ML Security PapersBadRSSD: Backdoor Attacks on Regularized Self-Supervised Diffusion Models
Jiayao Wang 1, Yiping Zhang 1, Mohammad Maruf Hasan 1, Xiaoying Lei 1, Jiale Zhang 1, Junwu Zhu 1, Qilin Wu 2, Dongfang Zhao 3
Published on arXiv
2603.01019
Model Poisoning
OWASP ML Top 10 — ML10
Key Finding
BadRSSD substantially outperforms existing backdoor attacks in FID and MSE metrics across multiple architectures while successfully evading state-of-the-art backdoor defenses
BadRSSD
Novel technique introduced
Self-supervised diffusion models learn high-quality visual representations via latent space denoising. However, their representation layer poses a distinct threat: unlike traditional attacks targeting generative outputs, its unconstrained latent semantic space allows for stealthy backdoors, permitting malicious control upon triggering. In this paper, we propose BadRSSD, the first backdoor attack targeting the representation layer of self-supervised diffusion models. Specifically, it hijacks the semantic representations of poisoned samples with triggers in Principal Component Analysis (PCA) space toward those of a target image, then controls the denoising trajectory during diffusion by applying coordinated constraints across latent, pixel, and feature distribution spaces to steer the model toward generating the specified target. Additionally, we integrate representation dispersion regularization into the constraint framework to maintain feature space uniformity, significantly enhancing attack stealth. This approach preserves normal model functionality (high utility) while achieving precise target generation upon trigger activation (high specificity).
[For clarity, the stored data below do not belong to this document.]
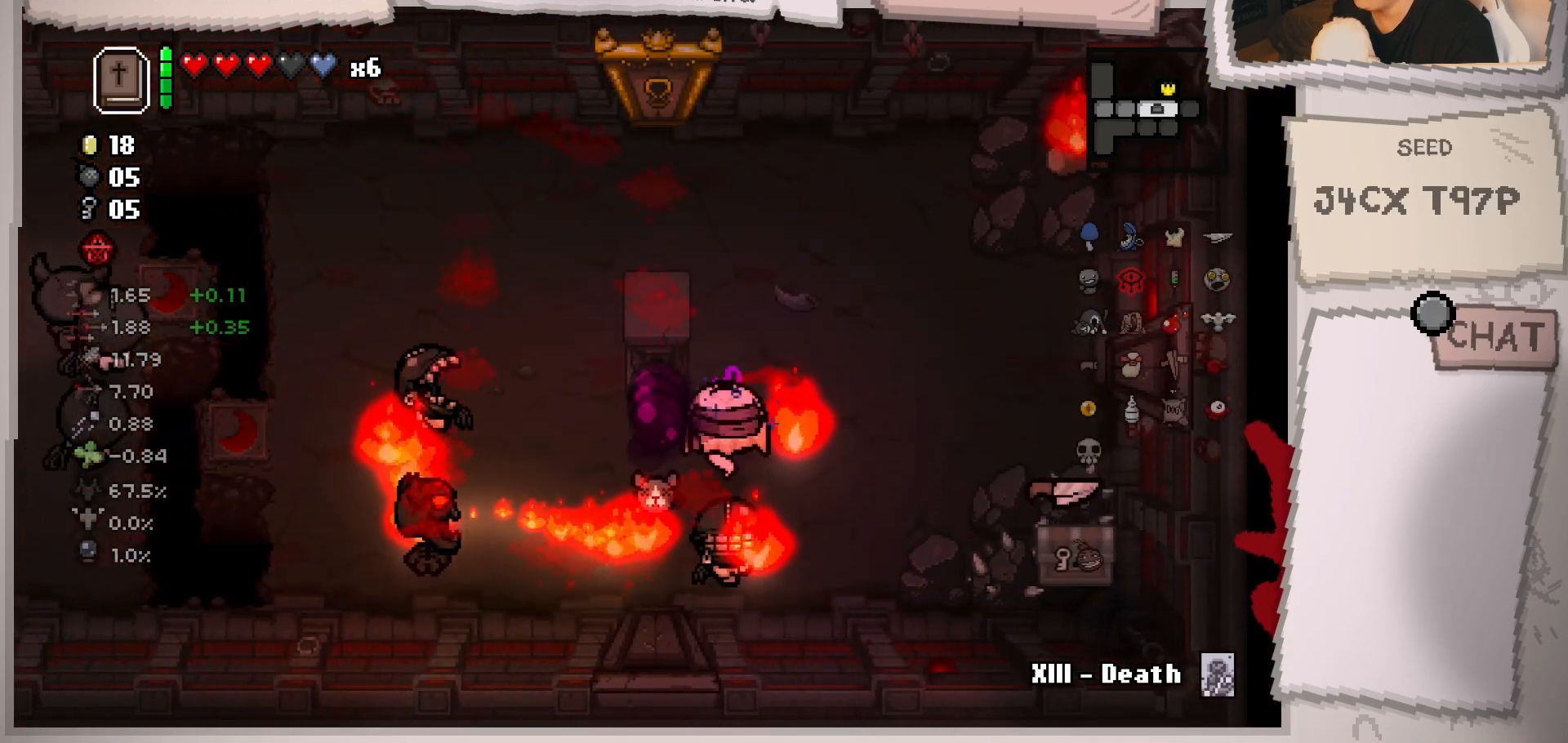
{"buttons": [], "left_stick": "up-left", "right_stick": "center", "events": [[217, "left_stick", "up-left"]]}
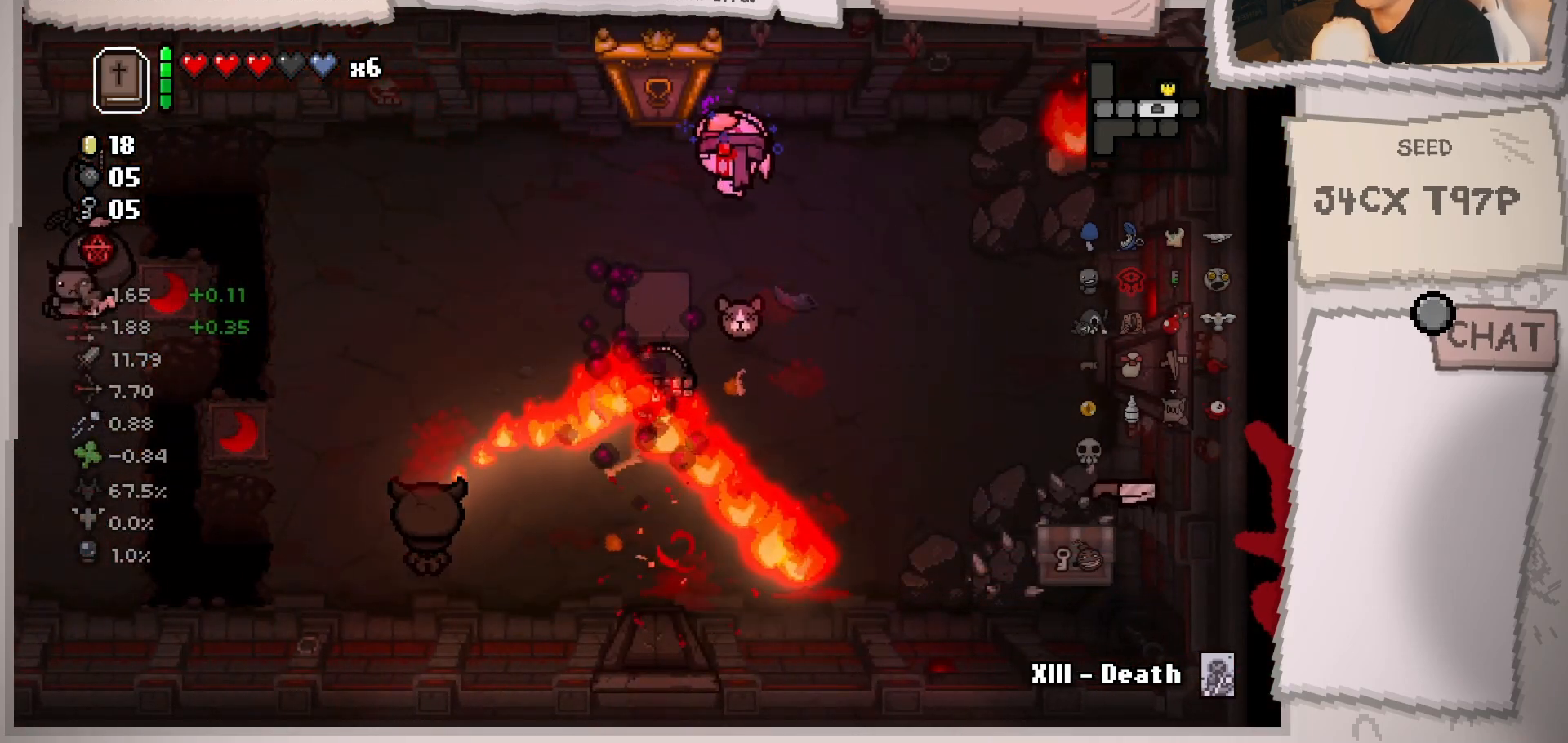
{"buttons": [], "left_stick": "up-left", "right_stick": "down", "events": [[50, "left_stick", "left"], [183, "left_stick", "down-left"], [350, "right_stick", "down"], [417, "left_stick", "center"], [500, "left_stick", "up-left"]]}
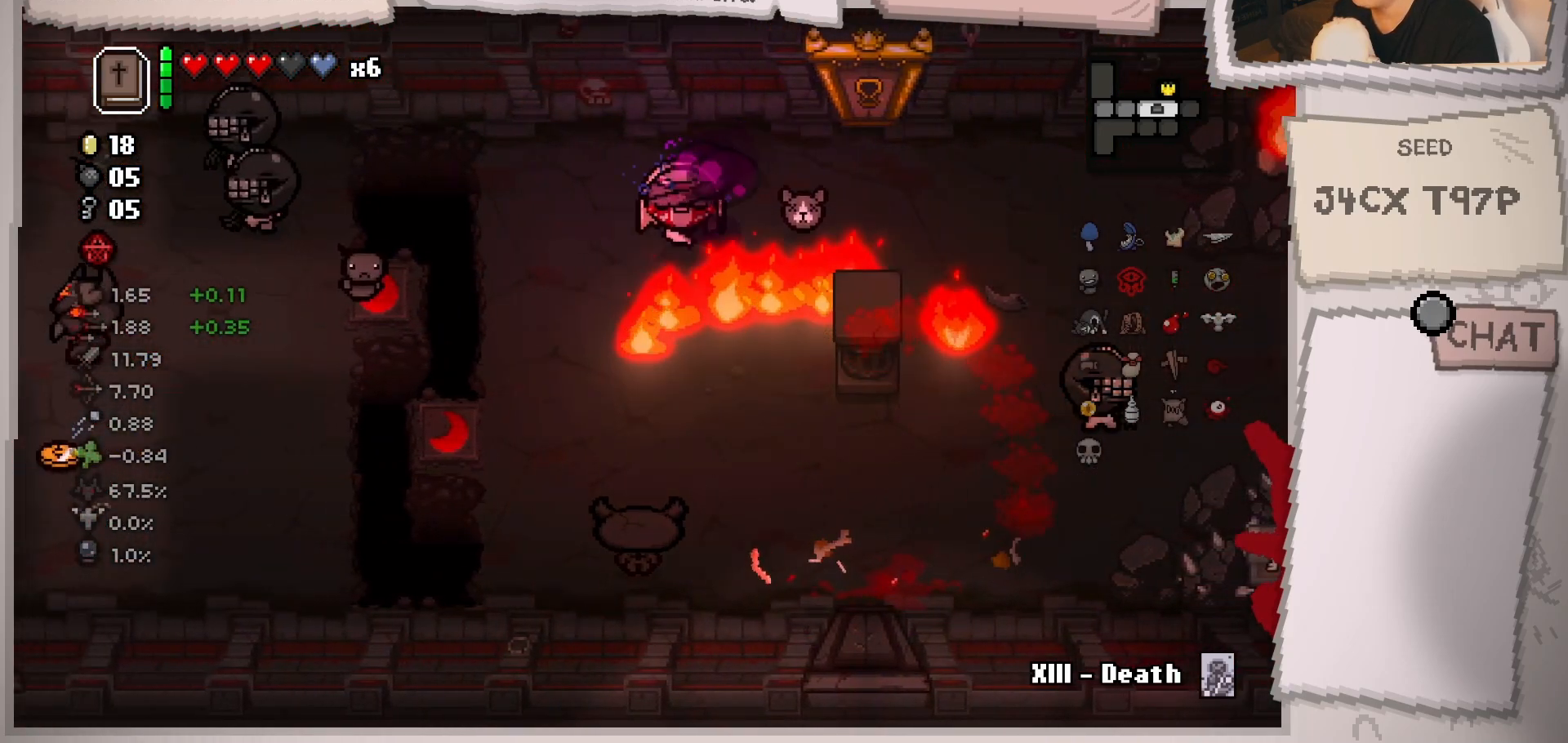
{"buttons": [], "left_stick": "left", "right_stick": "center", "events": [[17, "right_stick", "center"], [451, "left_stick", "left"]]}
Experiments on multiple benchmark datasets demonstrate that BadRSSD substantially outperforms existing attacks in both FID and MSE metrics, reliably establishing backdoors across different architectures and configurations, and effectively resisting state-of-the-art backdoor defenses.
Key Contributions
- First backdoor attack targeting the representation layer of self-supervised diffusion models, manipulating PCA-space semantics of triggered samples toward a target image
- Coordinated multi-space constraint framework (latent, pixel, and feature distribution) that steers denoising trajectories to generate attacker-specified outputs on trigger activation
- Representation dispersion regularization integrated into the constraint framework to preserve feature space uniformity, significantly improving attack stealth while resisting SOTA defenses
🛡️ Threat Analysis
BadRSSD is a trigger-based backdoor attack: poisoned samples with triggers cause the diffusion model to generate a specific target image while maintaining normal behavior otherwise — the defining characteristic of a neural trojan. The attack embeds hidden behavior in the representation layer activated only by a specific trigger, directly fitting ML10.